It is no mean feat for a broadcast regulator to surprise jaded watchers. The CRTC – Canadian Radio-Television and Telecommunications Commission – did just that last October when it hit the headlines by turning down the sale of Astral Media to Bell. The deal did not serve the public interest, announced new CRTC chair Jean-Pierre Blais.
Public interest? Did we hear right? Is that even a consideration any more in weighing media transactions?
Bell certainly didn’t seem to think so, shooting off an angry application to the federal cabinet to review the CRTC decision, basically arguing that there was nothing in recent CRTC policy to suggest turning down the deal on this ground was legitimate. After the government sent the message that it wouldn’t touch the popular CRTC decision with a long stick, Bell quickly changed tack and reportedly filed a new application to take over Astral. The Commission is expected to hold a new hearing on the new deal in the first part of this year.
Has Bell changed the deal enough to convince the CRTC and Canadians that it’s good for us?
In the meantime, we await the CRTC decision on new broadcast licences for CBC/Radio-Canada following a two-week hearing at the end of November at which dozens of Canadians, media companies and other organizations spoke in favour of public broadcasting. The rub? Almost no one, with the significant exception of those speaking on the CBC/Radio-Canada panel, seems to fully support the idea of ads on Radio 2 and Espace Musique – a key feature of CBC’s application and its main strategy to stanch the flow of budget cuts.
The Guild didn’t outright oppose ads at the hearing.

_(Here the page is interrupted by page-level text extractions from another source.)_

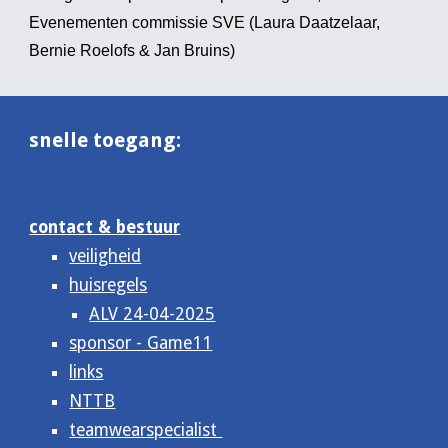
Evenementen commissie SVE (Laura Daatzelaar,
Bernie Roelofs & Jan Bruins)
snelle toegang:
contact & bestuur
veiligheid
huisregels
ALV 24-04-2025
sponsor - Game11
links
NTTB
teamwearspecialist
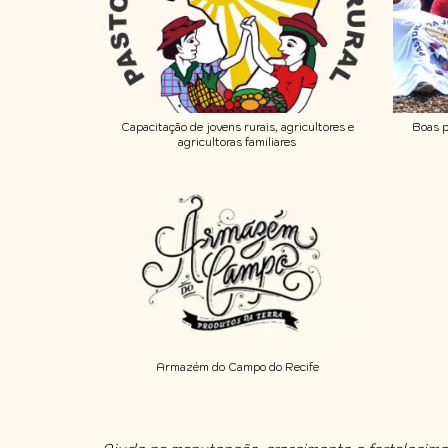
Capacitação de jovens rurais, agricultores e
Boas p
agricultoras familiares
Armazém do Campo do Recife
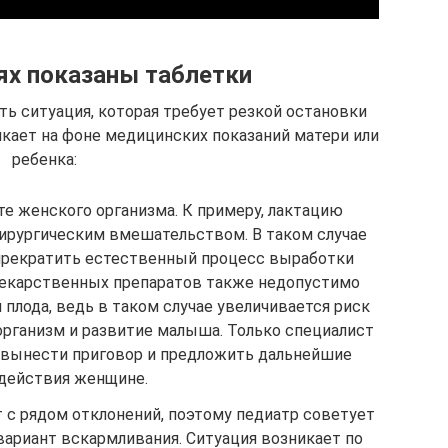
ях показаны таблетки
ь ситуация, которая требует резкой остановки
икает на фоне медицинских показаний матери или
ребенка:
те женского организма. К примеру, лактацию
ирургическим вмешательством. В таком случае
прекратить естественный процесс выработки
лекарственных препаратов также недопустимо
плода, ведь в таком случае увеличивается риск
организм и развитие малыша. Только специалист
 вынести приговор и предложить дальнейшие
действия женщине.
с рядом отклонений, поэтому педиатр советует
вариант вскармливания. Ситуация возникает по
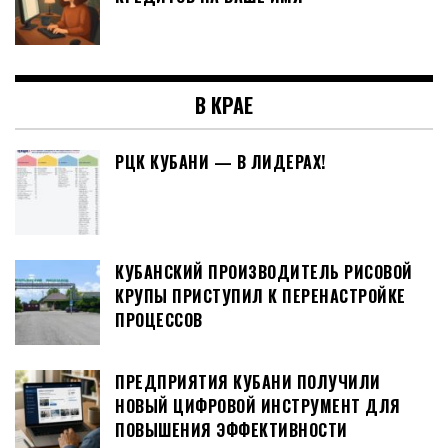
В КРАЕ
РЦК КУБАНИ — В ЛИДЕРАХ!
КУБАНСКИЙ ПРОИЗВОДИТЕЛЬ РИСОВОЙ
КРУПЫ ПРИСТУПИЛ К ПЕРЕНАСТРОЙКЕ
ПРОЦЕССОВ
ПРЕДПРИЯТИЯ КУБАНИ ПОЛУЧИЛИ
НОВЫЙ ЦИФРОВОЙ ИНСТРУМЕНТ ДЛЯ
ПОВЫШЕНИЯ ЭФФЕКТИВНОСТИ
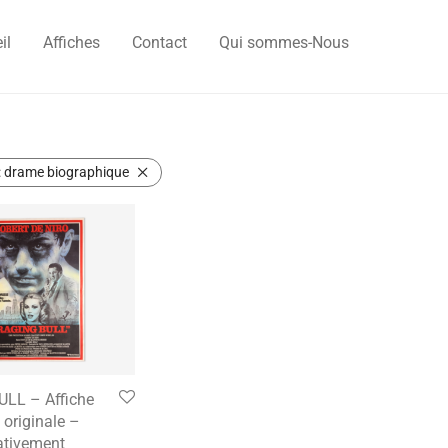
il
Affiches
Contact
Qui sommes-Nous
:
drame biographique
LL – Affiche
originale –
tivement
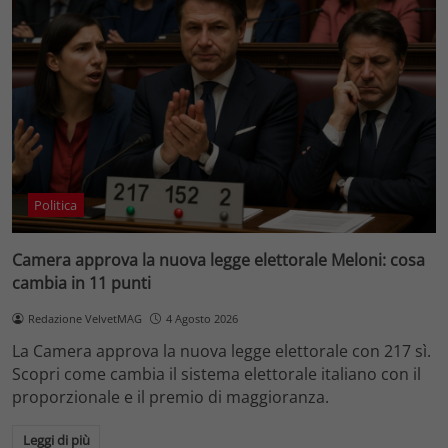
Politica
Camera approva la nuova legge elettorale Meloni: cosa
cambia in 11 punti
Redazione VelvetMAG
4 Agosto 2026
La Camera approva la nuova legge elettorale con 217 sì.
Scopri come cambia il sistema elettorale italiano con il
proporzionale e il premio di maggioranza.
Leggi di più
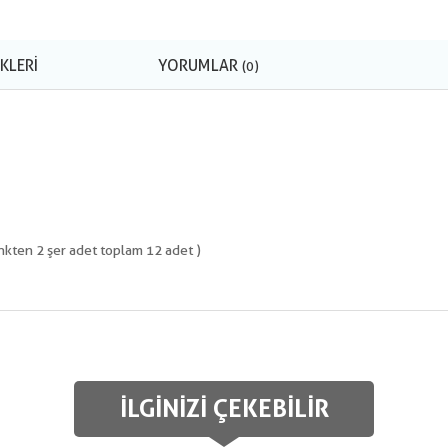
KLERI
YORUMLAR
(0)
ten 2 şer adet toplam 12 adet )
İLGINIZI ÇEKEBILIR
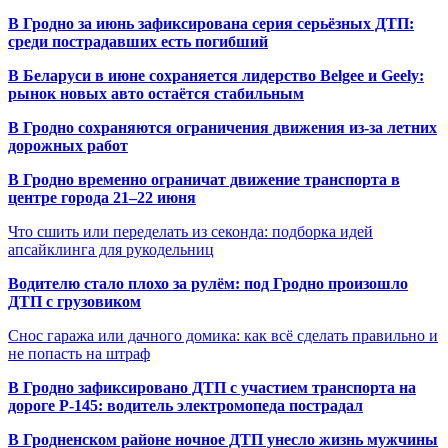
В Гродно за июнь зафиксирована серия серьёзных ДТП:
среди пострадавших есть погибший
В Беларуси в июне сохраняется лидерство Belgee и Geely:
рынок новых авто остаётся стабильным
В Гродно сохраняются ограничения движения из-за летних
дорожных работ
В Гродно временно ограничат движение транспорта в
центре города 21–22 июня
Что сшить или переделать из секонда: подборка идей
апсайклинга для рукодельниц
Водителю стало плохо за рулём: под Гродно произошло
ДТП с грузовиком
Снос гаража или дачного домика: как всё сделать правильно и
не попасть на штраф
В Гродно зафиксировано ДТП с участием транспорта на
дороге Р-145: водитель электромопеда пострадал
В Гродненском районе ночное ДТП унесло жизнь мужчины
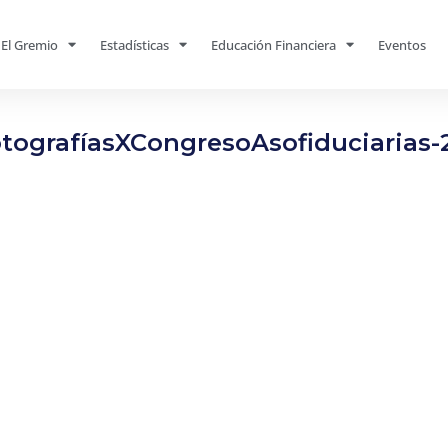
El Gremio
Estadísticas
Educación Financiera
Eventos
tografíasXCongresoAsofiduciarias-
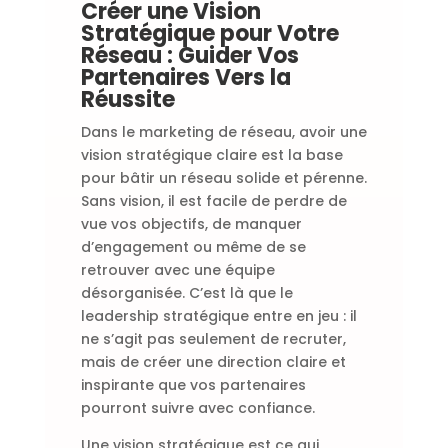
Créer une Vision
Stratégique pour Votre
Réseau : Guider Vos
Partenaires Vers la
Réussite
Dans le marketing de réseau, avoir une
vision stratégique claire est la base
pour bâtir un réseau solide et pérenne.
Sans vision, il est facile de perdre de
vue vos objectifs, de manquer
d’engagement ou même de se
retrouver avec une équipe
désorganisée. C’est là que le
leadership stratégique entre en jeu : il
ne s’agit pas seulement de recruter,
mais de créer une direction claire et
inspirante que vos partenaires
pourront suivre avec confiance.
Une vision stratégique est ce qui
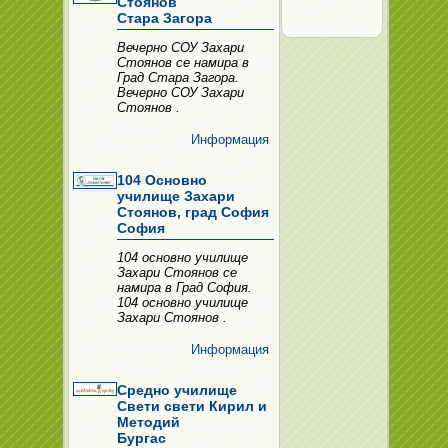
Стоянов
Стара Загора
Вечерно СОУ Захари
Стоянов се намира в
Град Стара Загора.
Вечерно СОУ Захари
Стоянов .
Информация
104 Основно
училище Захари
Стоянов, град София
София
104 основно училище
Захари Стоянов се
намира в Град София.
104 основно училище
Захари Стоянов .
Информация
Средно училище
Свети свети Кирил и
Методий
Бургас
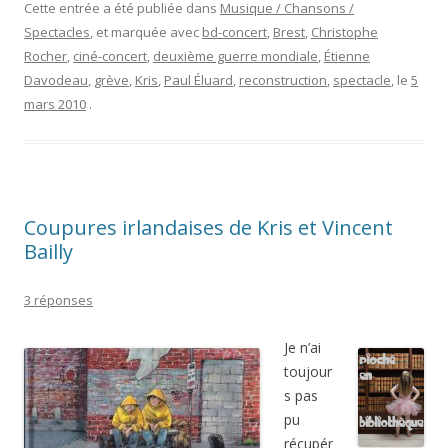
Cette entrée a été publiée dans
Musique / Chansons /
Spectacles
, et marquée avec
bd-concert
,
Brest
,
Christophe
Rocher
,
ciné-concert
,
deuxième guerre mondiale
,
Étienne
Davodeau
,
grève
,
Kris
,
Paul Éluard
,
reconstruction
,
spectacle
, le
5
mars 2010
.
Coupures irlandaises de Kris et Vincent
Bailly
3 réponses
Je n’ai
toujour
s pas
pu
récupér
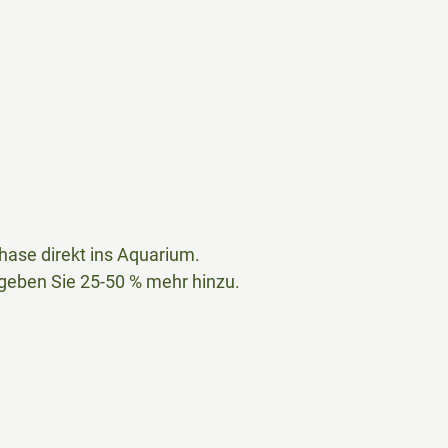
hase direkt ins Aquarium.
geben Sie 25-50 % mehr hinzu.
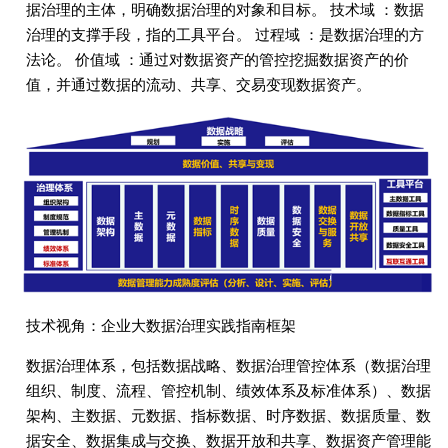
据治理的主体，明确数据治理的对象和目标。 技术域 ：数据
治理的支撑手段，指的工具平台。 过程域 ：是数据治理的方
法论。 价值域 ：通过对数据资产的管控挖掘数据资产的价
值，并通过数据的流动、共享、交易变现数据资产。
技术视角：企业大数据治理实践指南框架
数据治理体系，包括数据战略、数据治理管控体系（数据治理
组织、制度、流程、管控机制、绩效体系及标准体系）、数据
架构、主数据、元数据、指标数据、时序数据、数据质量、数
据安全、数据集成与交换、数据开放和共享、数据资产管理能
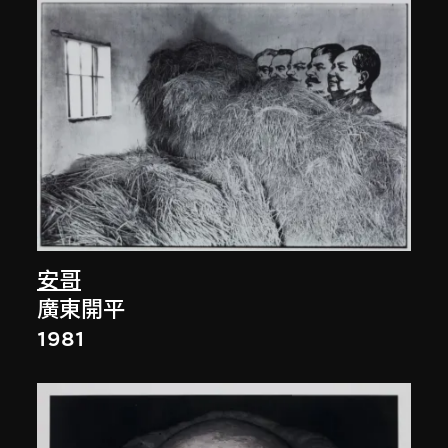
安哥
廣東開平
1981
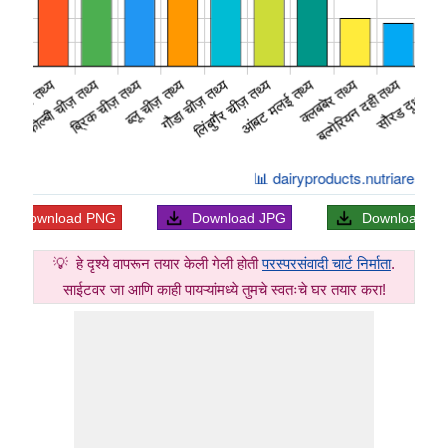
Download
PNG
Download
JPG
Download
S
💡
हे दृश्ये वापरून तयार केली गेली होती
परस्परसंवादी चार्ट निर्माता
.
साईटवर जा आणि काही पायऱ्यांमध्ये तुमचे स्वतःचे घर तयार करा!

We pointed out that ads on public radio are not good long-term public policy, citing passages from previous CRTC documents that make the same point. We said we would prefer to solve the budget problem a different way, with a fund paid for by cable and satellite companies dedicated to local programming by public and community broadcasters. The idea may sound familiar … our proposal is based on an improved Local Program Improvement Fund, implemented by the CRTC in 2010 and then cancelled in mid-2012 for reasons that remain unclear from a public interest perspective. The only ones that didn’t seem to like it were the cable and satellite companies.
The fund we’re proposing would generate approximately $65 million per year, the vast majority of which we anticipate would go to CBC and Radio-Canada for local programming. It would net the CBC more than ads on radio and be dedicated to providing programming that the public values and for which the private sector holds diminishing interest.
Will the CRTC surprise us again in 2013 and make the choice that best serves the public interest?